### Exercise objective
A faithful copy of every record is needed here. Images must not appear in it.

### Provided data
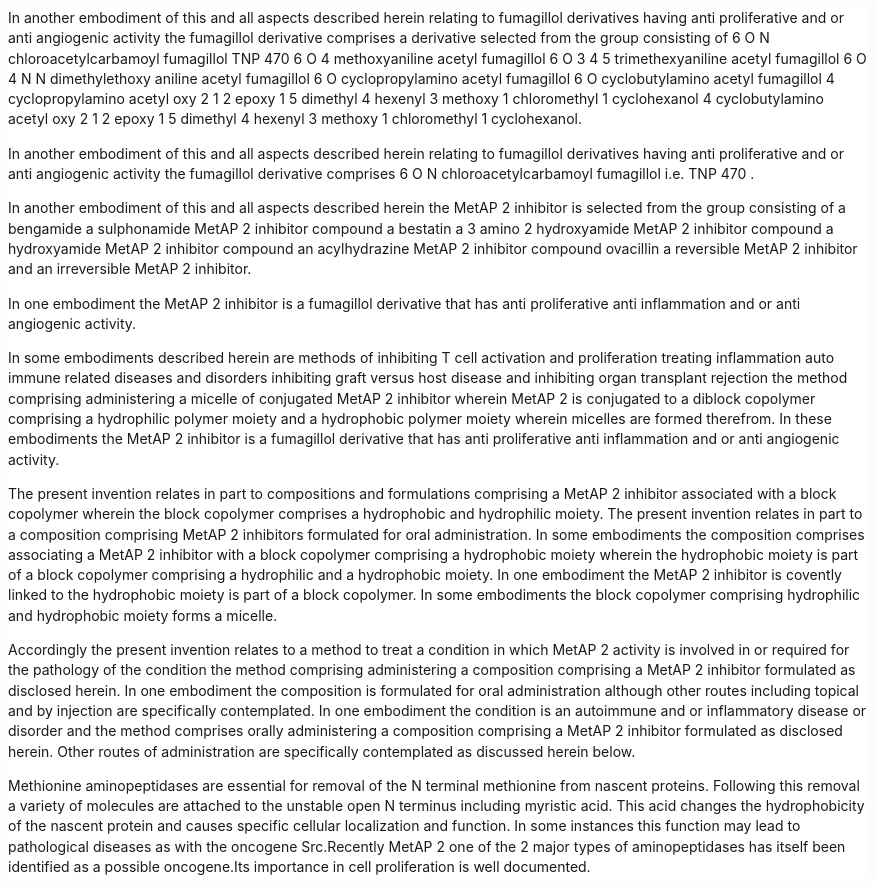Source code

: In another embodiment of this and all aspects described herein relating to fumagillol derivatives having anti proliferative and or anti angiogenic activity the fumagillol derivative comprises a derivative selected from the group consisting of 6 O N chloroacetylcarbamoyl fumagillol TNP 470 6 O 4 methoxyaniline acetyl fumagillol 6 O 3 4 5 trimethexyaniline acetyl fumagillol 6 O 4 N N dimethylethoxy aniline acetyl fumagillol 6 O cyclopropylamino acetyl fumagillol 6 O cyclobutylamino acetyl fumagillol 4 cyclopropylamino acetyl oxy 2 1 2 epoxy 1 5 dimethyl 4 hexenyl 3 methoxy 1 chloromethyl 1 cyclohexanol 4 cyclobutylamino acetyl oxy 2 1 2 epoxy 1 5 dimethyl 4 hexenyl 3 methoxy 1 chloromethyl 1 cyclohexanol.

In another embodiment of this and all aspects described herein relating to fumagillol derivatives having anti proliferative and or anti angiogenic activity the fumagillol derivative comprises 6 O N chloroacetylcarbamoyl fumagillol i.e. TNP 470 .

In another embodiment of this and all aspects described herein the MetAP 2 inhibitor is selected from the group consisting of a bengamide a sulphonamide MetAP 2 inhibitor compound a bestatin a 3 amino 2 hydroxyamide MetAP 2 inhibitor compound a hydroxyamide MetAP 2 inhibitor compound an acylhydrazine MetAP 2 inhibitor compound ovacillin a reversible MetAP 2 inhibitor and an irreversible MetAP 2 inhibitor.

In one embodiment the MetAP 2 inhibitor is a fumagillol derivative that has anti proliferative anti inflammation and or anti angiogenic activity.

In some embodiments described herein are methods of inhibiting T cell activation and proliferation treating inflammation auto immune related diseases and disorders inhibiting graft versus host disease and inhibiting organ transplant rejection the method comprising administering a micelle of conjugated MetAP 2 inhibitor wherein MetAP 2 is conjugated to a diblock copolymer comprising a hydrophilic polymer moiety and a hydrophobic polymer moiety wherein micelles are formed therefrom. In these embodiments the MetAP 2 inhibitor is a fumagillol derivative that has anti proliferative anti inflammation and or anti angiogenic activity.

The present invention relates in part to compositions and formulations comprising a MetAP 2 inhibitor associated with a block copolymer wherein the block copolymer comprises a hydrophobic and hydrophilic moiety. The present invention relates in part to a composition comprising MetAP 2 inhibitors formulated for oral administration. In some embodiments the composition comprises associating a MetAP 2 inhibitor with a block copolymer comprising a hydrophobic moiety wherein the hydrophobic moiety is part of a block copolymer comprising a hydrophilic and a hydrophobic moiety. In one embodiment the MetAP 2 inhibitor is covently linked to the hydrophobic moiety is part of a block copolymer. In some embodiments the block copolymer comprising hydrophilic and hydrophobic moiety forms a micelle.

Accordingly the present invention relates to a method to treat a condition in which MetAP 2 activity is involved in or required for the pathology of the condition the method comprising administering a composition comprising a MetAP 2 inhibitor formulated as disclosed herein. In one embodiment the composition is formulated for oral administration although other routes including topical and by injection are specifically contemplated. In one embodiment the condition is an autoimmune and or inflammatory disease or disorder and the method comprises orally administering a composition comprising a MetAP 2 inhibitor formulated as disclosed herein. Other routes of administration are specifically contemplated as discussed herein below.

Methionine aminopeptidases are essential for removal of the N terminal methionine from nascent proteins. Following this removal a variety of molecules are attached to the unstable open N terminus including myristic acid. This acid changes the hydrophobicity of the nascent protein and causes specific cellular localization and function. In some instances this function may lead to pathological diseases as with the oncogene Src.Recently MetAP 2 one of the 2 major types of aminopeptidases has itself been identified as a possible oncogene.Its importance in cell proliferation is well documented.
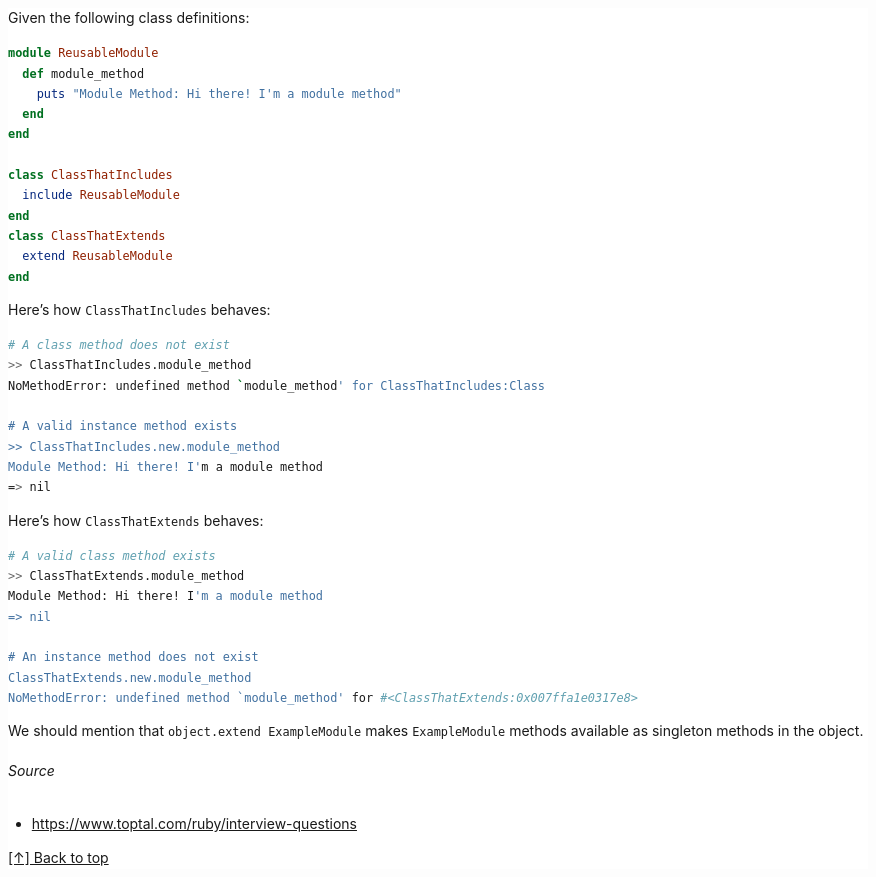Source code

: Given the following class definitions:

```ruby
module ReusableModule
  def module_method
    puts "Module Method: Hi there! I'm a module method"
  end
end

class ClassThatIncludes
  include ReusableModule
end
class ClassThatExtends
  extend ReusableModule
end
```

Here’s how `ClassThatIncludes` behaves:

```sh
# A class method does not exist
>> ClassThatIncludes.module_method
NoMethodError: undefined method `module_method' for ClassThatIncludes:Class

# A valid instance method exists
>> ClassThatIncludes.new.module_method
Module Method: Hi there! I'm a module method
=> nil
```

Here’s how `ClassThatExtends` behaves:

```sh
# A valid class method exists
>> ClassThatExtends.module_method
Module Method: Hi there! I'm a module method
=> nil

# An instance method does not exist
ClassThatExtends.new.module_method
NoMethodError: undefined method `module_method' for #<ClassThatExtends:0x007ffa1e0317e8>
```

We should mention that `object.extend ExampleModule` makes `ExampleModule` methods available as singleton methods in the object.

###### Source

* https://www.toptal.com/ruby/interview-questions

[[↑] Back to top](#Ruby)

### Output for this exercise
Source code

: In another embodiment of this and all aspects described herein relating to fumagillol derivatives having anti proliferative and or anti angiogenic activity the fumagillol derivative comprises a derivative selected from the group consisting of 6 O N chloroacetylcarbamoyl fumagillol TNP 470 6 O 4 methoxyaniline acetyl fumagillol 6 O 3 4 5 trimethexyaniline acetyl fumagillol 6 O 4 N N dimethylethoxy aniline acetyl fumagillol 6 O cyclopropylamino acetyl fumagillol 6 O cyclobutylamino acetyl fumagillol 4 cyclopropylamino acetyl oxy 2 1 2 epoxy 1 5 dimethyl 4 hexenyl 3 methoxy 1 chloromethyl 1 cyclohexanol 4 cyclobutylamino acetyl oxy 2 1 2 epoxy 1 5 dimethyl 4 hexenyl 3 methoxy 1 chloromethyl 1 cyclohexanol.

In another embodiment of this and all aspects described herein relating to fumagillol derivatives having anti proliferative and or anti angiogenic activity the fumagillol derivative comprises 6 O N chloroacetylcarbamoyl fumagillol i.e. TNP 470 .

In another embodiment of this and all aspects described herein the MetAP 2 inhibitor is selected from the group consisting of a bengamide a sulphonamide MetAP 2 inhibitor compound a bestatin a 3 amino 2 hydroxyamide MetAP 2 inhibitor compound a hydroxyamide MetAP 2 inhibitor compound an acylhydrazine MetAP 2 inhibitor compound ovacillin a reversible MetAP 2 inhibitor and an irreversible MetAP 2 inhibitor.

In one embodiment the MetAP 2 inhibitor is a fumagillol derivative that has anti proliferative anti inflammation and or anti angiogenic activity.

In some embodiments described herein are methods of inhibiting T cell activation and proliferation treating inflammation auto immune related diseases and disorders inhibiting graft versus host disease and inhibiting organ transplant rejection the method comprising administering a micelle of conjugated MetAP 2 inhibitor wherein MetAP 2 is conjugated to a diblock copolymer comprising a hydrophilic polymer moiety and a hydrophobic polymer moiety wherein micelles are formed therefrom. In these embodiments the MetAP 2 inhibitor is a fumagillol derivative that has anti proliferative anti inflammation and or anti angiogenic activity.

The present invention relates in part to compositions and formulations comprising a MetAP 2 inhibitor associated with a block copolymer wherein the block copolymer comprises a hydrophobic and hydrophilic moiety. The present invention relates in part to a composition comprising MetAP 2 inhibitors formulated for oral administration. In some embodiments the composition comprises associating a MetAP 2 inhibitor with a block copolymer comprising a hydrophobic moiety wherein the hydrophobic moiety is part of a block copolymer comprising a hydrophilic and a hydrophobic moiety. In one embodiment the MetAP 2 inhibitor is covently linked to the hydrophobic moiety is part of a block copolymer. In some embodiments the block copolymer comprising hydrophilic and hydrophobic moiety forms a micelle.

Accordingly the present invention relates to a method to treat a condition in which MetAP 2 activity is involved in or required for the pathology of the condition the method comprising administering a composition comprising a MetAP 2 inhibitor formulated as disclosed herein. In one embodiment the composition is formulated for oral administration although other routes including topical and by injection are specifically contemplated. In one embodiment the condition is an autoimmune and or inflammatory disease or disorder and the method comprises orally administering a composition comprising a MetAP 2 inhibitor formulated as disclosed herein. Other routes of administration are specifically contemplated as discussed herein below.

Methionine aminopeptidases are essential for removal of the N terminal methionine from nascent proteins. Following this removal a variety of molecules are attached to the unstable open N terminus including myristic acid. This acid changes the hydrophobicity of the nascent protein and causes specific cellular localization and function. In some instances this function may lead to pathological diseases as with the oncogene Src.Recently MetAP 2 one of the 2 major types of aminopeptidases has itself been identified as a possible oncogene.Its importance in cell proliferation is well documented.
Source code

: Given the following class definitions:

```ruby
module ReusableModule
  def module_method
    puts "Module Method: Hi there! I'm a module method"
  end
end

class ClassThatIncludes
  include ReusableModule
end
class ClassThatExtends
  extend ReusableModule
end
```

Here’s how `ClassThatIncludes` behaves:

```sh
# A class method does not exist
>> ClassThatIncludes.module_method
NoMethodError: undefined method `module_method' for ClassThatIncludes:Class

# A valid instance method exists
>> ClassThatIncludes.new.module_method
Module Method: Hi there! I'm a module method
=> nil
```

Here’s how `ClassThatExtends` behaves:

```sh
# A valid class method exists
>> ClassThatExtends.module_method
Module Method: Hi there! I'm a module method
=> nil

# An instance method does not exist
ClassThatExtends.new.module_method
NoMethodError: undefined method `module_method' for #<ClassThatExtends:0x007ffa1e0317e8>
```

We should mention that `object.extend ExampleModule` makes `ExampleModule` methods available as singleton methods in the object.

###### Source

* https://www.toptal.com/ruby/interview-questions

[[↑] Back to top](#Ruby)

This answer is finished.